● **Task description**:
Reproduce exactly the lines from the start of the records through the line containing "2: (454, 235, 10.78)", both included. Leave the pictures out.

● **Dataset entries**:
━━━━━━━━━━━━━━━━━━━━━━━━━━━━━━

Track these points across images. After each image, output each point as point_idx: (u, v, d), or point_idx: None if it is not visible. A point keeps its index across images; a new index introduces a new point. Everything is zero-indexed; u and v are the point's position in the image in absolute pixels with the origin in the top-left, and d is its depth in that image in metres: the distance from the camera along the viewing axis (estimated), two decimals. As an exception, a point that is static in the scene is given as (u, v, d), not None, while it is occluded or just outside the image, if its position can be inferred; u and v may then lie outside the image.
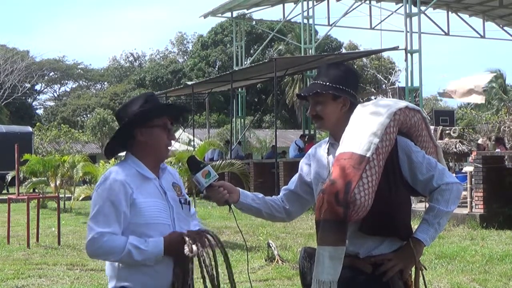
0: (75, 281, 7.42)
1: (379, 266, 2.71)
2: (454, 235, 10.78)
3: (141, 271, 2.66)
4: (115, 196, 2.63)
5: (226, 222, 12.06)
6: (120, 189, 2.63)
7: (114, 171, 2.72)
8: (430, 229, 2.75)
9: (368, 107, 2.81)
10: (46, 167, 17.14)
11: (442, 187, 2.74)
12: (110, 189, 2.64)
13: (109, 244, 2.57)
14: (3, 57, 53.46)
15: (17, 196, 12.02)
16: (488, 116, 36.12)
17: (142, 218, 2.64)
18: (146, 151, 2.78)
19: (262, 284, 6.97)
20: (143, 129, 2.75)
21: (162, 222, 2.68)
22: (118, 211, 2.62)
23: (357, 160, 2.60)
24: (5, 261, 8.91)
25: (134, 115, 2.76)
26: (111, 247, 2.58)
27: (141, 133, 2.75)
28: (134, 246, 2.56)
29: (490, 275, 7.32)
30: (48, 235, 11.30)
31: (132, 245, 2.56)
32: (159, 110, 2.83)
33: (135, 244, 2.57)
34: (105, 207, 2.62)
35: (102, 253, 2.65)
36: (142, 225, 2.64)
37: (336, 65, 3.01)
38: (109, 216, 2.61)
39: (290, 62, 22.96)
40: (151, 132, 2.76)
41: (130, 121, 2.76)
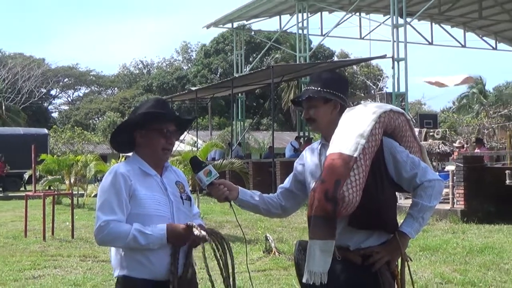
0: (88, 272, 7.42)
1: (368, 257, 2.72)
2: (437, 229, 10.79)
3: (141, 263, 2.67)
4: (117, 186, 2.65)
5: (227, 217, 12.04)
6: (121, 180, 2.66)
7: (117, 167, 2.77)
8: (414, 223, 2.75)
9: (355, 111, 2.81)
10: (61, 166, 17.17)
11: (425, 184, 2.75)
12: (113, 181, 2.67)
13: (114, 230, 2.59)
14: (20, 64, 53.40)
15: (34, 193, 12.02)
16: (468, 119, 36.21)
17: (143, 209, 2.66)
18: (145, 151, 2.81)
19: (260, 274, 6.96)
20: (142, 131, 2.78)
21: (161, 215, 2.70)
22: (121, 199, 2.65)
23: (345, 160, 2.60)
24: (23, 253, 8.92)
25: (136, 117, 2.80)
26: (116, 232, 2.59)
27: (140, 135, 2.79)
28: (138, 231, 2.58)
29: (470, 266, 7.33)
30: (63, 229, 11.30)
31: (136, 230, 2.58)
32: (161, 117, 2.80)
33: (139, 229, 2.58)
34: (109, 197, 2.65)
35: (109, 239, 2.64)
36: (143, 216, 2.65)
37: (327, 72, 3.03)
38: (113, 205, 2.63)
39: (286, 69, 22.99)
40: (148, 135, 2.78)
41: (129, 122, 2.83)
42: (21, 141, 24.63)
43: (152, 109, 2.80)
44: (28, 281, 6.95)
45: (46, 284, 6.72)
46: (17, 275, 7.25)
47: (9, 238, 10.64)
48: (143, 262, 2.65)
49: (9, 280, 6.99)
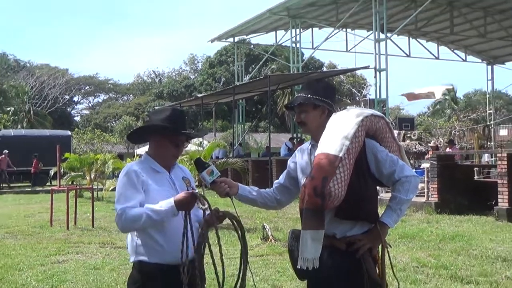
0: (106, 257, 7.43)
1: (352, 244, 2.72)
2: (413, 219, 10.80)
3: (154, 249, 2.67)
4: (131, 181, 2.66)
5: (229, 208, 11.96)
6: (134, 176, 2.68)
7: (130, 165, 2.79)
8: (393, 214, 2.76)
9: (340, 115, 2.81)
10: (82, 163, 17.17)
11: (402, 179, 2.75)
12: (127, 177, 2.69)
13: (130, 214, 2.58)
14: (47, 74, 53.43)
15: (59, 187, 12.03)
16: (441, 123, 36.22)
17: (155, 201, 2.64)
18: (157, 154, 2.82)
19: (258, 259, 6.97)
20: (157, 138, 2.81)
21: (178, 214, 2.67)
22: (134, 189, 2.65)
23: (332, 159, 2.61)
24: (49, 241, 8.93)
25: (155, 125, 2.81)
26: (132, 216, 2.57)
27: (155, 140, 2.82)
28: (150, 210, 2.57)
29: (443, 251, 7.36)
30: (84, 219, 11.30)
31: (148, 209, 2.57)
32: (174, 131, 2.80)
33: (150, 208, 2.58)
34: (124, 191, 2.66)
35: (128, 224, 2.62)
36: None
37: (316, 81, 3.03)
38: (127, 195, 2.63)
39: (281, 78, 23.00)
40: (163, 143, 2.81)
41: (147, 129, 2.87)
42: (47, 142, 24.61)
43: (168, 121, 2.79)
44: (53, 265, 6.96)
45: (69, 268, 6.72)
46: (44, 260, 7.26)
47: (36, 227, 10.65)
48: (157, 248, 2.65)
49: (36, 264, 7.00)
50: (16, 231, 10.09)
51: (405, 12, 20.90)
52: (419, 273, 6.12)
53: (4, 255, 7.63)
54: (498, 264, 6.55)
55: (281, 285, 5.69)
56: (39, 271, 6.54)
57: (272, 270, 6.32)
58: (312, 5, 21.73)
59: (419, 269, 6.30)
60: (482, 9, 22.49)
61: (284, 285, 5.67)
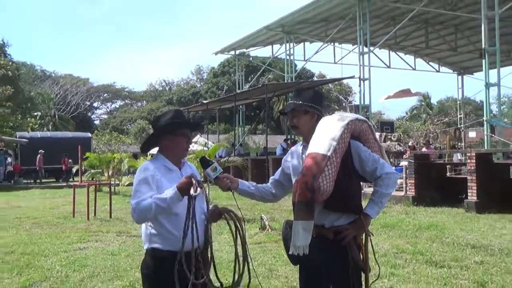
0: (122, 244, 7.42)
1: (339, 233, 2.72)
2: (393, 210, 10.81)
3: (166, 237, 2.66)
4: (146, 178, 2.65)
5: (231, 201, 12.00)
6: (149, 174, 2.66)
7: (146, 165, 2.76)
8: (375, 207, 2.76)
9: (328, 119, 2.81)
10: (101, 162, 17.13)
11: (383, 176, 2.75)
12: (143, 176, 2.67)
13: (141, 206, 2.57)
14: (70, 82, 53.39)
15: (80, 183, 12.01)
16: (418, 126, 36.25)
17: None
18: (170, 151, 2.80)
19: (256, 246, 6.97)
20: (170, 135, 2.77)
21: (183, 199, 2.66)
22: (148, 186, 2.63)
23: (321, 158, 2.60)
24: (71, 230, 8.92)
25: (165, 126, 2.79)
26: (143, 208, 2.57)
27: (167, 139, 2.78)
28: (156, 199, 2.56)
29: (419, 239, 7.36)
30: (103, 211, 11.28)
31: (154, 198, 2.56)
32: (182, 124, 2.85)
33: (156, 197, 2.57)
34: (140, 188, 2.65)
35: (141, 216, 2.62)
36: None
37: (307, 89, 3.03)
38: (142, 191, 2.62)
39: (277, 87, 22.98)
40: (176, 139, 2.78)
41: (162, 129, 2.80)
42: (70, 142, 24.61)
43: (175, 119, 2.81)
44: (75, 252, 6.95)
45: (90, 254, 6.72)
46: (67, 247, 7.26)
47: (60, 218, 10.63)
48: (168, 236, 2.64)
49: (60, 251, 6.99)
50: (42, 222, 10.08)
51: (386, 29, 20.94)
52: (398, 258, 6.12)
53: (31, 243, 7.62)
54: (467, 250, 6.56)
55: (277, 269, 5.69)
56: (62, 257, 6.54)
57: (269, 256, 6.33)
58: (304, 22, 21.78)
59: (398, 255, 6.30)
60: (453, 26, 22.57)
61: (279, 269, 5.67)
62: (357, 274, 2.73)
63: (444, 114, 37.79)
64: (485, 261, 5.91)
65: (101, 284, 5.22)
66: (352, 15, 19.14)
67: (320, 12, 20.49)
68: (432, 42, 23.32)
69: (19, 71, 37.34)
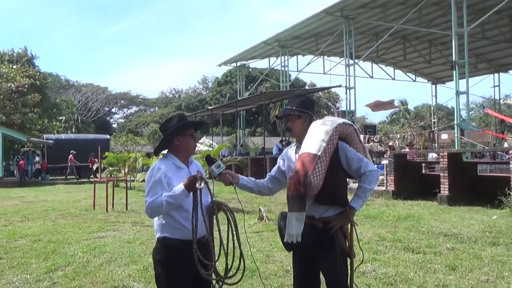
0: (137, 233, 7.41)
1: (328, 223, 2.72)
2: (376, 203, 10.81)
3: (175, 227, 2.65)
4: (158, 177, 2.64)
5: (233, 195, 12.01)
6: (161, 173, 2.65)
7: (157, 163, 2.74)
8: (359, 200, 2.76)
9: (318, 123, 2.81)
10: (118, 160, 17.13)
11: (366, 173, 2.75)
12: (156, 175, 2.66)
13: (154, 204, 2.58)
14: (91, 91, 53.35)
15: (100, 179, 12.01)
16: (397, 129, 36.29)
17: None
18: (179, 150, 2.79)
19: (255, 235, 6.96)
20: (179, 137, 2.76)
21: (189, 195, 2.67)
22: (160, 185, 2.62)
23: (312, 157, 2.60)
24: (92, 221, 8.90)
25: (175, 128, 2.77)
26: (156, 205, 2.58)
27: (177, 139, 2.77)
28: (167, 196, 2.56)
29: (398, 229, 7.36)
30: (119, 204, 11.26)
31: (165, 196, 2.57)
32: (189, 125, 2.84)
33: (166, 195, 2.57)
34: (153, 186, 2.63)
35: (154, 212, 2.63)
36: None
37: (300, 96, 3.02)
38: (155, 190, 2.61)
39: (273, 94, 22.98)
40: (184, 139, 2.77)
41: (172, 131, 2.78)
42: (91, 143, 24.56)
43: (181, 122, 2.80)
44: (95, 240, 6.94)
45: (108, 242, 6.71)
46: (88, 236, 7.25)
47: (82, 210, 10.61)
48: (177, 226, 2.63)
49: (82, 239, 6.98)
50: (66, 214, 10.05)
51: (369, 43, 20.99)
52: (380, 245, 6.12)
53: (56, 232, 7.61)
54: (440, 238, 6.57)
55: (273, 255, 5.68)
56: (84, 245, 6.53)
57: (266, 243, 6.31)
58: (297, 38, 21.85)
59: (379, 242, 6.30)
60: (428, 41, 22.64)
61: (275, 255, 5.66)
62: (344, 259, 2.73)
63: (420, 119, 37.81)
64: (456, 248, 5.92)
65: (118, 268, 5.21)
66: (339, 32, 19.19)
67: (311, 29, 20.58)
68: (409, 55, 23.39)
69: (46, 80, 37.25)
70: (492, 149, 17.56)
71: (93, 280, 4.78)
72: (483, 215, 8.68)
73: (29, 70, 32.07)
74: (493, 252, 5.66)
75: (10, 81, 27.80)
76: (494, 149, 17.77)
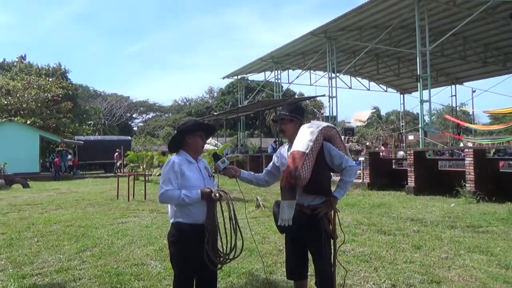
0: (154, 219, 7.37)
1: (314, 210, 2.71)
2: (354, 193, 10.82)
3: (186, 213, 2.64)
4: (174, 169, 2.62)
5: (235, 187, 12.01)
6: (176, 166, 2.63)
7: (173, 158, 2.73)
8: (341, 191, 2.75)
9: (307, 126, 2.80)
10: (138, 158, 17.01)
11: (347, 168, 2.74)
12: (171, 166, 2.64)
13: (169, 194, 2.56)
14: (115, 99, 53.13)
15: (122, 173, 11.94)
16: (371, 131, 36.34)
17: (189, 182, 2.63)
18: (190, 148, 2.77)
19: (253, 220, 6.94)
20: (190, 135, 2.74)
21: (199, 185, 2.67)
22: (175, 177, 2.60)
23: (301, 154, 2.60)
24: (115, 209, 8.85)
25: (187, 127, 2.77)
26: (171, 195, 2.56)
27: (189, 137, 2.75)
28: (185, 195, 2.55)
29: (373, 214, 7.37)
30: (139, 194, 11.22)
31: (184, 194, 2.56)
32: (199, 126, 2.82)
33: (185, 194, 2.56)
34: (168, 175, 2.62)
35: (166, 200, 2.61)
36: (188, 186, 2.62)
37: (291, 104, 3.03)
38: (170, 180, 2.60)
39: (268, 103, 22.95)
40: (194, 138, 2.76)
41: (184, 129, 2.78)
42: (115, 144, 24.40)
43: (194, 125, 2.80)
44: (118, 225, 6.90)
45: (129, 227, 6.67)
46: (112, 221, 7.21)
47: (107, 200, 10.56)
48: (188, 213, 2.62)
49: (107, 224, 6.94)
50: (94, 203, 10.00)
51: (348, 60, 21.02)
52: (358, 228, 6.13)
53: (86, 218, 7.56)
54: (408, 222, 6.58)
55: (268, 236, 5.67)
56: (109, 229, 6.49)
57: (262, 227, 6.31)
58: (288, 55, 21.88)
59: (357, 226, 6.31)
60: (397, 58, 22.69)
61: (271, 236, 5.65)
62: (328, 240, 2.72)
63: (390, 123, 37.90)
64: (421, 230, 5.93)
65: (138, 249, 5.18)
66: (323, 50, 19.19)
67: (300, 48, 20.60)
68: (381, 70, 23.44)
69: (77, 91, 37.12)
70: (450, 148, 17.61)
71: (117, 259, 4.75)
72: (443, 203, 8.71)
73: (63, 82, 31.95)
74: (452, 234, 5.68)
75: (46, 92, 27.73)
76: (452, 148, 17.85)
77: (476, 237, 5.49)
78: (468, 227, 6.09)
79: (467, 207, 8.12)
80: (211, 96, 63.58)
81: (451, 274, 3.96)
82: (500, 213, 7.19)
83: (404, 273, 3.98)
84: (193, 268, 2.62)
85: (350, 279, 3.80)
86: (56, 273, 4.26)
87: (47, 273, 4.25)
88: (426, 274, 3.96)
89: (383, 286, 3.67)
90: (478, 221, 6.54)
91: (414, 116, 45.72)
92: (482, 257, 4.53)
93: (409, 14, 15.12)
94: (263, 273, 4.01)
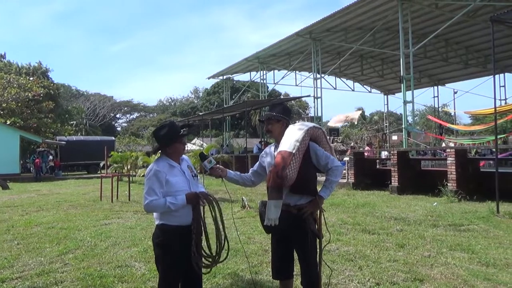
0: (138, 220, 7.26)
1: (301, 210, 2.71)
2: (339, 193, 10.90)
3: (172, 215, 2.61)
4: (156, 179, 2.58)
5: (221, 187, 11.98)
6: (158, 175, 2.58)
7: (154, 165, 2.66)
8: (327, 190, 2.76)
9: (293, 127, 2.81)
10: (122, 158, 16.78)
11: (333, 168, 2.76)
12: (154, 175, 2.59)
13: (155, 204, 2.53)
14: (98, 99, 52.25)
15: (106, 174, 11.73)
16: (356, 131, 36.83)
17: (174, 188, 2.59)
18: (171, 153, 2.73)
19: (239, 220, 6.92)
20: (168, 147, 2.70)
21: (184, 189, 2.64)
22: (158, 184, 2.56)
23: (287, 154, 2.60)
24: (98, 210, 8.69)
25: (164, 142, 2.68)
26: (156, 205, 2.53)
27: (169, 148, 2.71)
28: (170, 203, 2.53)
29: (357, 214, 7.43)
30: (123, 195, 11.04)
31: (169, 202, 2.53)
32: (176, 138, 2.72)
33: (170, 201, 2.53)
34: (152, 185, 2.57)
35: (151, 210, 2.58)
36: (174, 192, 2.58)
37: (278, 104, 3.02)
38: (154, 189, 2.55)
39: (254, 103, 22.96)
40: (174, 146, 2.71)
41: (162, 144, 2.71)
42: (99, 144, 23.97)
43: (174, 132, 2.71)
44: (101, 226, 6.78)
45: (113, 228, 6.56)
46: (95, 223, 7.08)
47: (90, 201, 10.36)
48: (174, 214, 2.59)
49: (90, 226, 6.81)
50: (76, 204, 9.79)
51: (333, 61, 21.21)
52: (342, 228, 6.16)
53: (68, 220, 7.40)
54: (391, 221, 6.65)
55: (254, 237, 5.66)
56: (92, 231, 6.38)
57: (248, 227, 6.28)
58: (274, 55, 21.92)
59: (342, 225, 6.35)
60: (380, 60, 23.04)
61: (256, 237, 5.64)
62: (314, 239, 2.73)
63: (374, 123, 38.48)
64: (404, 229, 6.01)
65: (121, 250, 5.09)
66: (308, 51, 19.33)
67: (285, 48, 20.67)
68: (365, 71, 23.73)
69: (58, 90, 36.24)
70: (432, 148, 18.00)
71: (100, 261, 4.66)
72: (426, 202, 8.85)
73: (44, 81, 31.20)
74: (434, 233, 5.79)
75: (27, 91, 27.01)
76: (434, 148, 18.24)
77: (457, 235, 5.61)
78: (450, 226, 6.20)
79: (449, 206, 8.27)
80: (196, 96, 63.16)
81: (434, 272, 4.04)
82: (480, 212, 7.36)
83: (388, 272, 4.04)
84: (178, 270, 2.60)
85: (335, 278, 3.82)
86: (37, 276, 4.15)
87: (28, 277, 4.13)
88: (409, 272, 4.02)
89: (368, 285, 3.71)
90: (459, 219, 6.68)
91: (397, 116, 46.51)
92: (463, 255, 4.63)
93: (393, 16, 15.39)
94: (248, 273, 4.00)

━━━━━━━━━━━━━━━━━━━━━━━━━━━━━━

● **Task answer**:
Track these points across images. After each image, output each point as point_idx: (u, v, d), or point_idx: None if it is not visible. A point keeps its index across images; a new index introduces a new point. Everything is zero-indexed; u and v are the point's position in the image in absolute pixels with the origin in the top-left, and d is its depth in that image in metres: the distance from the camera along the viewing axis (estimated), two decimals. As an exception, a point that is static in the scene is given as (u, v, d), not None, while it is occluded or just outside the image, if its position can be inferred; u and v may then lie outside the image.
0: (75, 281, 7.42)
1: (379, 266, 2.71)
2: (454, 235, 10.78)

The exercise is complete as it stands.